## Your instructions:
Write out each line below precisely, passing over the pictures.

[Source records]
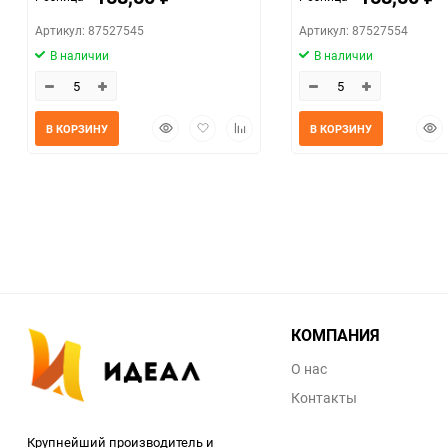
Артикул: 87527545
Артикул: 87527554
В наличии
В наличии
Быстрый
Добавить
Добавить
Быс
В КОРЗИНУ
В КОРЗИНУ
просмотр
в
к
прос
избранное
сравнению
КОМПАНИЯ
О нас
Контакты
Крупнейший производитель и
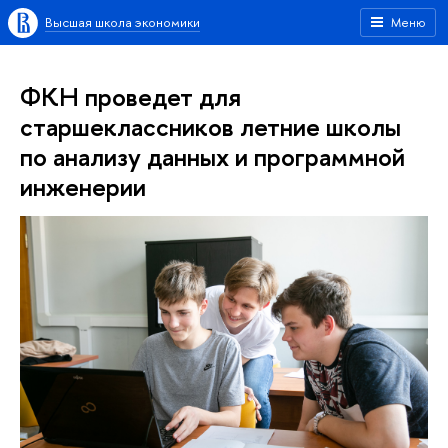
Высшая школа экономики
Меню
ФКН проведет для
старшеклассников летние школы
по анализу данных и программной
инженерии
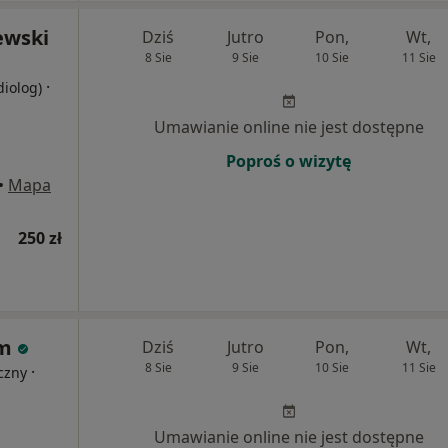
ewski
Dziś
Jutro
Pon,
Wt,
8 Sie
9 Sie
10 Sie
11 Sie
·
diolog)
Umawianie online nie jest dostępne
Poproś o wizytę
•
Mapa
250 zł
am
Dziś
Jutro
Pon,
Wt,
8 Sie
9 Sie
10 Sie
11 Sie
·
czny
Umawianie online nie jest dostępne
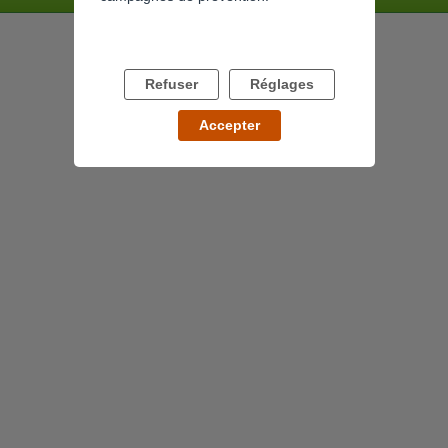
Refuser
Réglages
Accepter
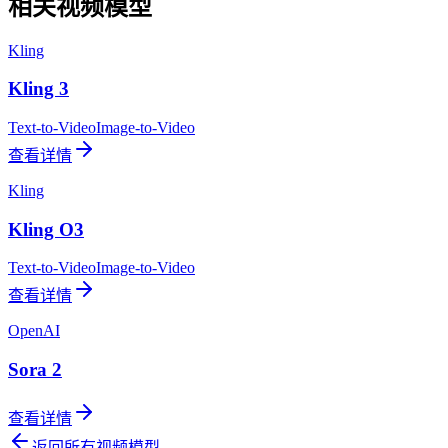
相关视频模型
Kling
Kling 3
Text-to-Video
Image-to-Video
查看详情
Kling
Kling O3
Text-to-Video
Image-to-Video
查看详情
OpenAI
Sora 2
查看详情
返回所有视频模型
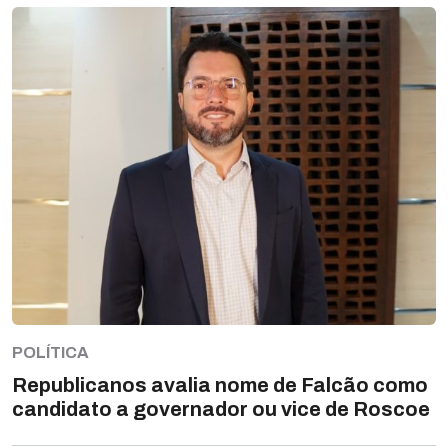
POLÍTICA
Republicanos avalia nome de Falcão como
candidato a governador ou vice de Roscoe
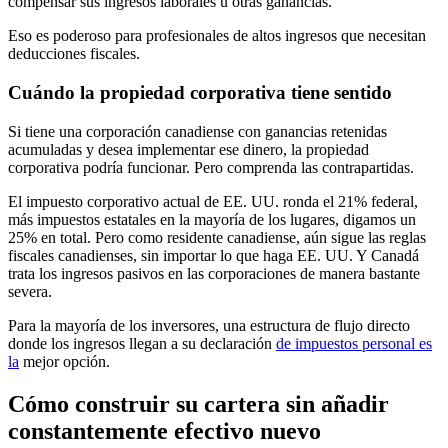
compensar sus ingresos laborales u otras ganancias.
Eso es poderoso para profesionales de altos ingresos que necesitan
deducciones fiscales.
Cuándo la propiedad corporativa tiene sentido
Si tiene una corporación canadiense con ganancias retenidas
acumuladas y desea implementar ese dinero, la propiedad
corporativa podría funcionar. Pero comprenda las contrapartidas.
El impuesto corporativo actual de EE. UU. ronda el 21% federal,
más impuestos estatales en la mayoría de los lugares, digamos un
25% en total. Pero como residente canadiense, aún sigue las reglas
fiscales canadienses, sin importar lo que haga EE. UU. Y Canadá
trata los ingresos pasivos en las corporaciones de manera bastante
severa.
Para la mayoría de los inversores, una estructura de flujo directo
donde los ingresos llegan a su declaración
de impuestos personal es
la
mejor opción.
Cómo construir su cartera sin añadir
constantemente efectivo nuevo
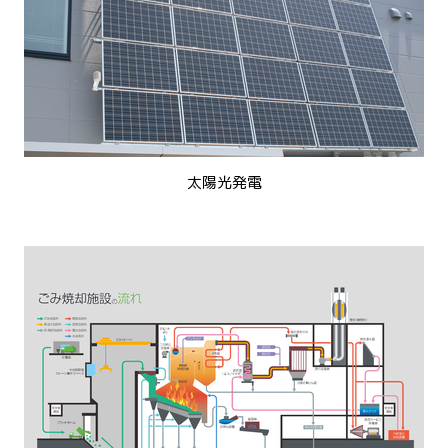
太陽光発電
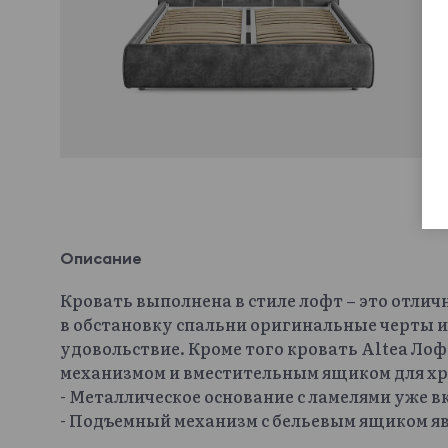
Описание
Кровать выполнена в стиле лофт – это отлич
в обстановку спальни оригинальные черты и
удовольствие. Кроме того кровать Altea Л
механизмом и вместительным ящиком для хр
- Металлическое основание с ламелями уже 
- Подъемный механизм с бельевым ящиком яв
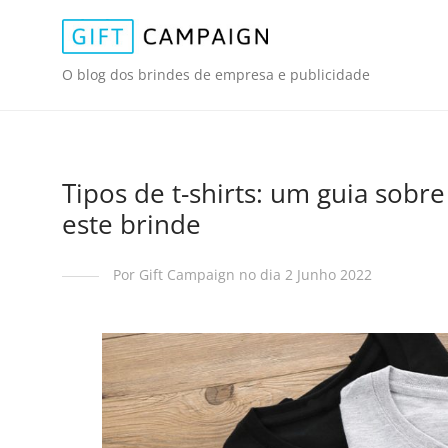
O blog dos brindes de empresa e publicidade
Tipos de t-shirts: um guia sobr
este brinde
Por Gift Campaign no dia 2 Junho 2022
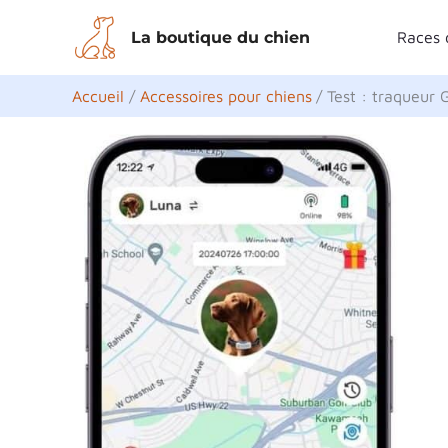
Aller
La boutique du chien
Races 
au
contenu
Accueil
Accessoires pour chiens
Test : traqueur 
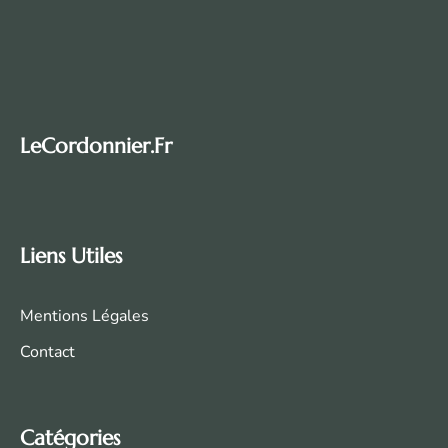
LeCordonnier.fr
Liens Utiles
Mentions Légales
Contact
Catégories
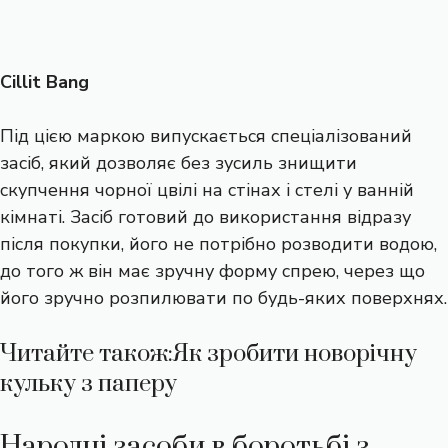
Cillit Bang
Під цією маркою випускається спеціалізований
засіб, який дозволяє без зусиль знищити
скупчення чорної цвілі на стінах і стелі у ванній
кімнаті. Засіб готовий до використання відразу
після покупки, його не потрібно розводити водою,
до того ж він має зручну форму спрею, через що
його зручно розпилювати по будь-яких поверхнях.
Читайте також:
Як зробити новорічну
кульку з паперу
Народні засоби в боротьбі з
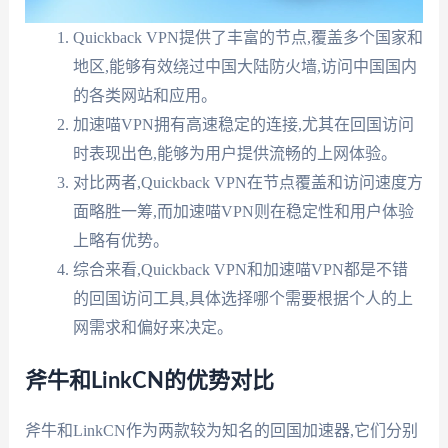
Quickback VPN提供了丰富的节点,覆盖多个国家和
地区,能够有效绕过中国大陆防火墙,访问中国国内
的各类网站和应用。
加速喵VPN拥有高速稳定的连接,尤其在回国访问
时表现出色,能够为用户提供流畅的上网体验。
对比两者,Quickback VPN在节点覆盖和访问速度方
面略胜一筹,而加速喵VPN则在稳定性和用户体验
上略有优势。
综合来看,Quickback VPN和加速喵VPN都是不错
的回国访问工具,具体选择哪个需要根据个人的上
网需求和偏好来决定。
斧牛和LinkCN的优势对比
斧牛和LinkCN作为两款较为知名的回国加速器,它们分别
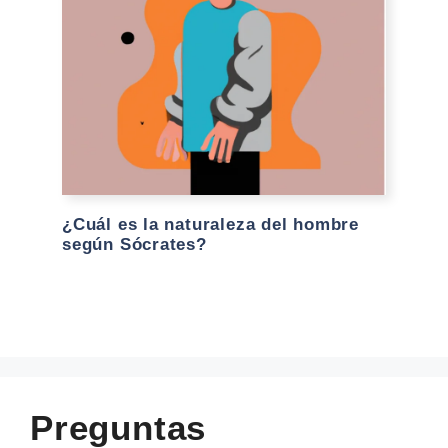
¿Cuál es la naturaleza del hombre
según Sócrates?
Preguntas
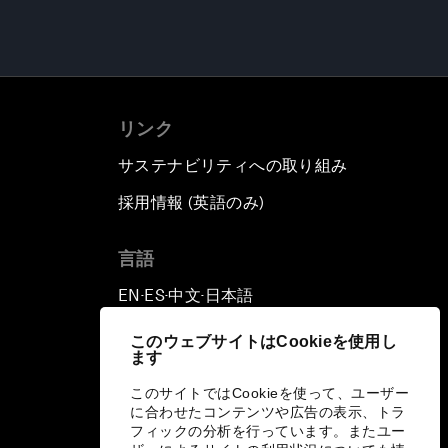
リンク
サステナビリティへの取り組み
採用情報 (英語のみ)
て
言語
EN
ES
中文
日本語
▪
▪
▪
このウェブサイトはCookieを使用し
ます
このサイトではCookieを使って、ユーザー
に合わせたコンテンツや広告の表示、トラ
フィックの分析を行っています。またユー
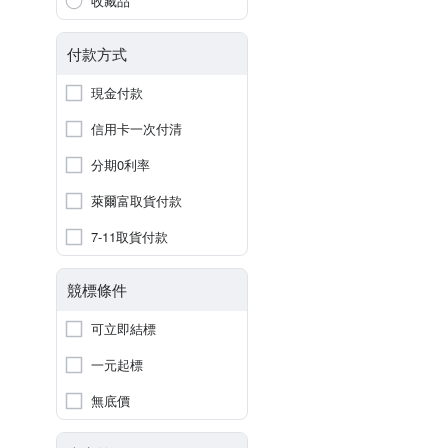
收藏品
付款方式
現金付款
信用卡一次付清
分期0利率
萊爾富取貨付款
7-11取貨付款
競標條件
可立即結標
一元起標
無底價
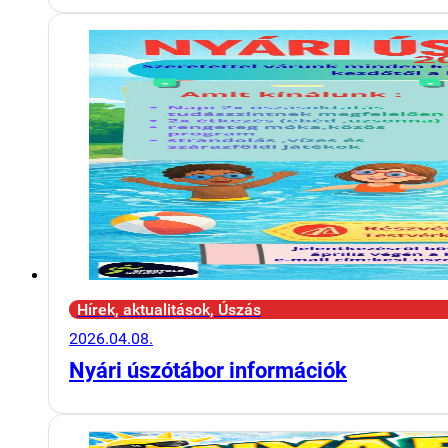
Hírek, aktualitások, Úszás
2026.04.08.
Nyári úszótábor információk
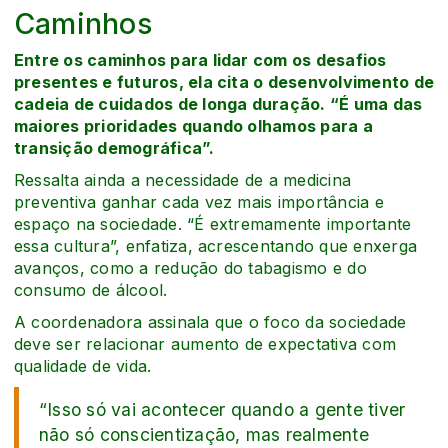
Caminhos
Entre os caminhos para lidar com os desafios
presentes e futuros, ela cita o desenvolvimento de
cadeia de cuidados de longa duração. “É uma das
maiores prioridades quando olhamos para a
transição demográfica”.
Ressalta ainda a necessidade de a medicina
preventiva ganhar cada vez mais importância e
espaço na sociedade. “É extremamente importante
essa cultura”, enfatiza, acrescentando que enxerga
avanços, como a redução do tabagismo e do
consumo de álcool.
A coordenadora assinala que o foco da sociedade
deve ser relacionar aumento de expectativa com
qualidade de vida.
“Isso só vai acontecer quando a gente tiver
não só conscientização, mas realmente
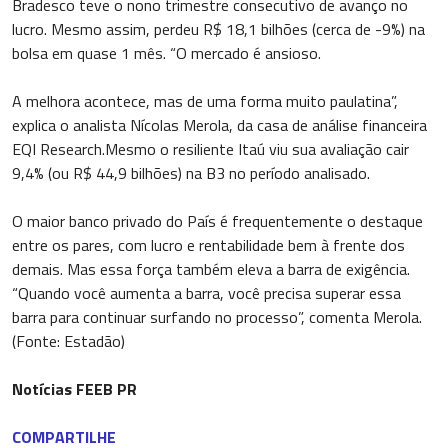
Bradesco teve o nono trimestre consecutivo de avanço no
lucro. Mesmo assim, perdeu R$ 18,1 bilhões (cerca de -9%) na
bolsa em quase 1 mês. “O mercado é ansioso.
A melhora acontece, mas de uma forma muito paulatina”,
explica o analista Nícolas Merola, da casa de análise financeira
EQI Research.Mesmo o resiliente Itaú viu sua avaliação cair
9,4% (ou R$ 44,9 bilhões) na B3 no período analisado.
O maior banco privado do País é frequentemente o destaque
entre os pares, com lucro e rentabilidade bem à frente dos
demais. Mas essa força também eleva a barra de exigência.
“Quando você aumenta a barra, você precisa superar essa
barra para continuar surfando no processo”, comenta Merola.
(Fonte: Estadão)
Notícias FEEB PR
COMPARTILHE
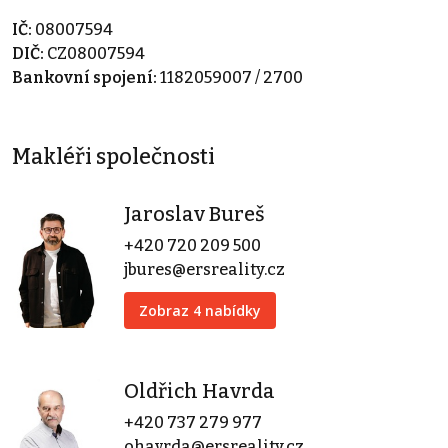
IČ:
08007594
DIČ:
CZ08007594
Bankovní spojení:
1182059007 / 2700
Makléři společnosti
Jaroslav Bureš
+420 720 209 500
jbures@ersreality.cz
Zobraz 4 nabídky
Oldřich Havrda
+420 737 279 977
ohavrda@ersreality.cz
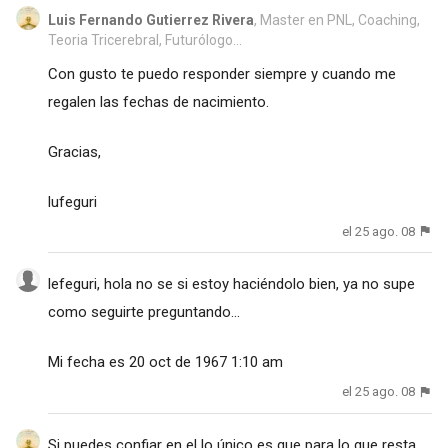
Luis Fernando Gutierrez Rivera
, Master en PNL, Coaching,
Teoria Tricerebral, Futurólogo...
Con gusto te puedo responder siempre y cuando me
regalen las fechas de nacimiento.
Gracias,
lufeguri
el 25 ago. 08
lefeguri, hola no se si estoy haciéndolo bien, ya no supe
como seguirte preguntando...
Mi fecha es 20 oct de 1967 1:10 am
el 25 ago. 08
Si puedes confiar en el lo único es que para lo que resta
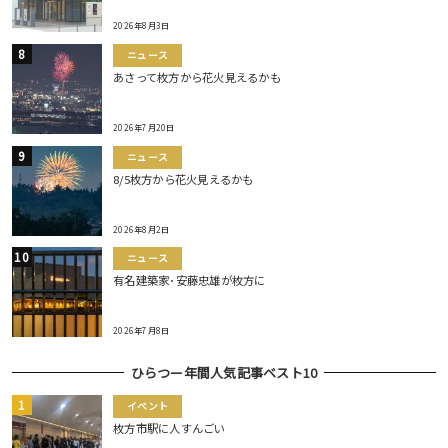
2026年8月3日
ニュース
あさって枚方から花火見えるかも
2026年7月20日
ニュース
8/5枚方から花火見えるかも
2026年8月2日
ニュース
有名建築家･安藤忠雄が枚方に
2026年7月8日
ひらつー年間人気記事ベスト10
イベント
枚方市駅に人すんごい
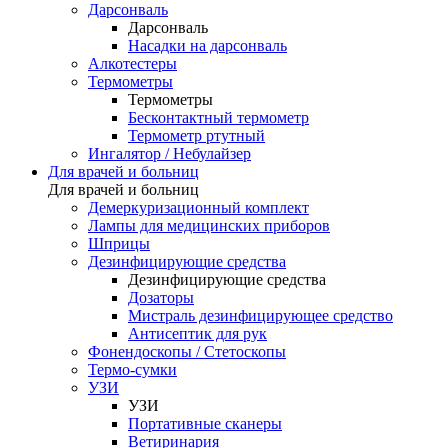
Дарсонваль
Дарсонваль
Насадки на дарсонваль
Алкотестеры
Термометры
Термометры
Бесконтактный термометр
Термометр ртутный
Ингалятор / Небулайзер
Для врачей и больниц
Для врачей и больниц
Демеркуризационный комплект
Лампы для медицинских приборов
Шприцы
Дезинфицирующие средства
Дезинфицирующие средства
Дозаторы
Мистраль дезинфицирующее средство
Антисептик для рук
Фонендоскопы / Стетоскопы
Термо-сумки
УЗИ
УЗИ
Портативные сканеры
Ветиринария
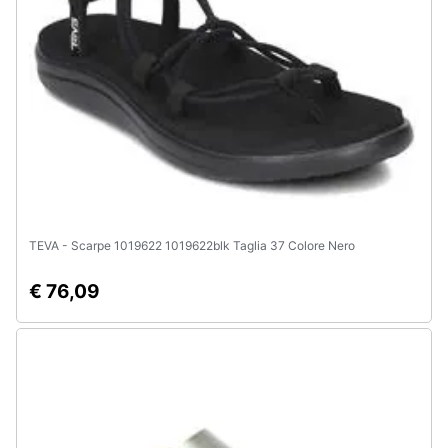
e
igiene
Beauty
Giocattoli
Prima
infanzia
TEVA - Scarpe 1019622 1019622blk Taglia 37 Colore Nero
Fotografia
€ 76,09
Casalinghi
Abbigliamento
Sport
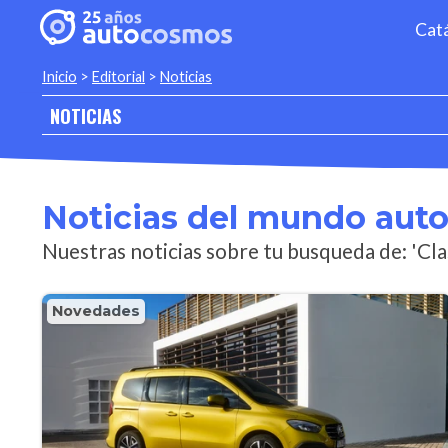
Cat
Inicio
>
Editorial
>
Noticias
NOTICIAS
Noticias del mundo aut
Nuestras noticias sobre tu busqueda de: 'Cla
Novedades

## Answer area:
Артикул: 87527545
Артикул: 87527554
В наличии
В наличии
Быстрый
Добавить
Добавить
Быс
В КОРЗИНУ
В КОРЗИНУ
просмотр
в
к
прос
избранное
сравнению
КОМПАНИЯ
О нас
Контакты
Крупнейший производитель и
Высшая школа экономики
Меню
ФКН проведет для
старшеклассников летние школы
по анализу данных и программной
инженерии
ewski
Dziś
Jutro
Pon,
Wt,
8 Sie
9 Sie
10 Sie
11 Sie
·
diolog)
Umawianie online nie jest dostępne
Poproś o wizytę
•
Mapa
250 zł
am
Dziś
Jutro
Pon,
Wt,
8 Sie
9 Sie
10 Sie
11 Sie
·
czny
Umawianie online nie jest dostępne
Refuser
Réglages
Accepter
相关视频模型
Kling
Kling 3
Text-to-Video
Image-to-Video
查看详情
Kling
Kling O3
Text-to-Video
Image-to-Video
查看详情
OpenAI
Sora 2
查看详情
返回所有视频模型
POLÍTICA
Republicanos avalia nome de Falcão como
candidato a governador ou vice de Roscoe
compensar sus ingresos laborales u otras ganancias.
Eso es poderoso para profesionales de altos ingresos que necesitan
deducciones fiscales.
Cuándo la propiedad corporativa tiene sentido
Si tiene una corporación canadiense con ganancias retenidas
acumuladas y desea implementar ese dinero, la propiedad
corporativa podría funcionar. Pero comprenda las contrapartidas.
El impuesto corporativo actual de EE. UU. ronda el 21% federal,
más impuestos estatales en la mayoría de los lugares, digamos un
25% en total. Pero como residente canadiense, aún sigue las reglas
fiscales canadienses, sin importar lo que haga EE. UU. Y Canadá
trata los ingresos pasivos en las corporaciones de manera bastante
severa.
Para la mayoría de los inversores, una estructura de flujo directo
donde los ingresos llegan a su declaración
de impuestos personal es
la
mejor opción.
Cómo construir su cartera sin añadir
constantemente efectivo nuevo
太陽光発電
Описание
Кровать выполнена в стиле лофт – это отлич
в обстановку спальни оригинальные черты и
удовольствие. Кроме того кровать Altea Л
механизмом и вместительным ящиком для хр
- Металлическое основание с ламелями уже 
- Подъемный механизм с бельевым ящиком яв
O blog dos brindes de empresa e publicidade
Tipos de t-shirts: um guia sobr
este brinde
Por Gift Campaign no dia 2 Junho 2022
Aller
La boutique du chien
Races 
au
contenu
Accueil
Accessoires pour chiens
Test : traqueur 
LeCordonnier.fr
Liens Utiles
Mentions Légales
Contact
Catégories
Cillit Bang
Під цією маркою випускається спеціалізований
засіб, який дозволяє без зусиль знищити
скупчення чорної цвілі на стінах і стелі у ванній
кімнаті. Засіб готовий до використання відразу
після покупки, його не потрібно розводити водою,
до того ж він має зручну форму спрею, через що
його зручно розпилювати по будь-яких поверхнях.
Читайте також:
Як зробити новорічну
кульку з паперу
Народні засоби в боротьбі з
Quickback VPN提供了丰富的节点,覆盖多个国家和
地区,能够有效绕过中国大陆防火墙,访问中国国内
的各类网站和应用。
加速喵VPN拥有高速稳定的连接,尤其在回国访问
时表现出色,能够为用户提供流畅的上网体验。
对比两者,Quickback VPN在节点覆盖和访问速度方
面略胜一筹,而加速喵VPN则在稳定性和用户体验
上略有优势。
综合来看,Quickback VPN和加速喵VPN都是不错
的回国访问工具,具体选择哪个需要根据个人的上
网需求和偏好来决定。
斧牛和LinkCN的优势对比
斧牛和LinkCN作为两款较为知名的回国加速器,它们分别
¿Cuál es la naturaleza del hombre
según Sócrates?
Preguntas
リンク
サステナビリティへの取り組み
採用情報 (英語のみ)
て
言語
EN
ES
中文
日本語
▪
▪
▪
このウェブサイトはCookieを使用し
ます
このサイトではCookieを使って、ユーザー
に合わせたコンテンツや広告の表示、トラ
フィックの分析を行っています。またユー
收藏品
付款方式
現金付款
信用卡一次付清
分期0利率
萊爾富取貨付款
7-11取貨付款
競標條件
可立即結標
一元起標
無底價
Hírek, aktualitások, Úszás
2026.04.08.
Nyári úszótábor információk
Caminhos
Entre os caminhos para lidar com os desafios
presentes e futuros, ela cita o desenvolvimento de
cadeia de cuidados de longa duração. “É uma das
maiores prioridades quando olhamos para a
transição demográfica”.
Ressalta ainda a necessidade de a medicina
preventiva ganhar cada vez mais importância e
espaço na sociedade. “É extremamente importante
essa cultura”, enfatiza, acrescentando que enxerga
avanços, como a redução do tabagismo e do
consumo de álcool.
A coordenadora assinala que o foco da sociedade
deve ser relacionar aumento de expectativa com
qualidade de vida.
“Isso só vai acontecer quando a gente tiver
não só conscientização, mas realmente
Bradesco teve o nono trimestre consecutivo de avanço no
lucro. Mesmo assim, perdeu R$ 18,1 bilhões (cerca de -9%) na
bolsa em quase 1 mês. “O mercado é ansioso.
A melhora acontece, mas de uma forma muito paulatina”,
explica o analista Nícolas Merola, da casa de análise financeira
EQI Research.Mesmo o resiliente Itaú viu sua avaliação cair
9,4% (ou R$ 44,9 bilhões) na B3 no período analisado.
O maior banco privado do País é frequentemente o destaque
entre os pares, com lucro e rentabilidade bem à frente dos
demais. Mas essa força também eleva a barra de exigência.
“Quando você aumenta a barra, você precisa superar essa
barra para continuar surfando no processo”, comenta Merola.
(Fonte: Estadão)
Notícias FEEB PR
COMPARTILHE
IČ:
08007594
DIČ:
CZ08007594
Bankovní spojení:
1182059007 / 2700
Makléři společnosti
Jaroslav Bureš
+420 720 209 500
jbures@ersreality.cz
Zobraz 4 nabídky
Oldřich Havrda
+420 737 279 977
ohavrda@ersreality.cz
Luis Fernando Gutierrez Rivera
, Master en PNL, Coaching,
Teoria Tricerebral, Futurólogo...
Con gusto te puedo responder siempre y cuando me
regalen las fechas de nacimiento.
Gracias,
lufeguri
el 25 ago. 08
lefeguri, hola no se si estoy haciéndolo bien, ya no supe
como seguirte preguntando...
Mi fecha es 20 oct de 1967 1:10 am
el 25 ago. 08
Si puedes confiar en el lo único es que para lo que resta
2026年8月3日
ニュース
あさって枚方から花火見えるかも
2026年7月20日
ニュース
8/5枚方から花火見えるかも
2026年8月2日
ニュース
有名建築家･安藤忠雄が枚方に
2026年7月8日
ひらつー年間人気記事ベスト10
イベント
枚方市駅に人すんごい
Дарсонваль
Дарсонваль
Насадки на дарсонваль
Алкотестеры
Термометры
Термометры
Бесконтактный термометр
Термометр ртутный
Ингалятор / Небулайзер
Для врачей и больниц
Для врачей и больниц
Демеркуризационный комплект
Лампы для медицинских приборов
Шприцы
Дезинфицирующие средства
Дезинфицирующие средства
Дозаторы
Мистраль дезинфицирующее средство
Антисептик для рук
Фонендоскопы / Стетоскопы
Термо-сумки
УЗИ
УЗИ
Портативные сканеры
Ветиринария
e
igiene
Beauty
Giocattoli
Prima
infanzia
TEVA - Scarpe 1019622 1019622blk Taglia 37 Colore Nero
Fotografia
€ 76,09
Casalinghi
Abbigliamento
Sport
Cat
Inicio
>
Editorial
>
Noticias
NOTICIAS
Noticias del mundo aut
Nuestras noticias sobre tu busqueda de: 'Cla
Novedades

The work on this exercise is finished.